When I see that the flight for Sunday night hasn't been cancelled, and today is Sunday, I despair of learning ahead of time. The people who are scheduled to fly to Paris tonight are still scheduled. Imagine how panicked they must be. Packing, kissing kids goodbye, arranging sitters, changing dollars to Euros. Then they may arrive at the airport and be turned around.
That might be me too.
I look at my list of things to do before we leave and realize I must complete them all, just in case.
I hope and I despair at the same time. I long to go; I have my fears about leaving the kids for a week. Maybe it's worse now that they're older rather than younger.
I'm asking them to make sacrifices. They don't want to stay at their Aunt's house.
"That's like 10 minutes extra every morning on the way to school," Grace complains.
"Okay, 10 minutes a day to school for six days. That equals an hour. I'm asking you to sacrifice an hour for me and Dad."
My stomach feels extra jittery as I sit through basketball games and measure the shot put at a track meet. .

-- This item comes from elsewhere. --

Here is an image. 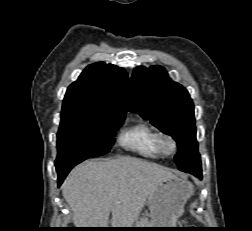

Oh, to be in Paris, settled into a seat at a cafe, watching the people hurry past while I sip a teeny, tiny espresso. I drop the sugar cube in and stir it with the little spoon until it dissolves, half sugar/half espresso. Aaaah. The stress of life pools in a puddle at my feet and trickles down the sidewalk. I have left it behind.
I hold hands with my husband and walk along the Seine. We stop to admire artists at work and listen to his spattering of English as he tries to convince us to buy his art.
We linger at dinner, ordering things we aren't sure of then feeling our taste buds come alive again at the touch of the food on our tongues.
In the back of my mind though, that fear that if I do make it to France, I'll be worrying the whole time that I may not make it back. What if the volcano kicks up again and I am stranded in France? Oh, I know there are worse things in life, but the everyday banality of kids and work wait like a ticking clock.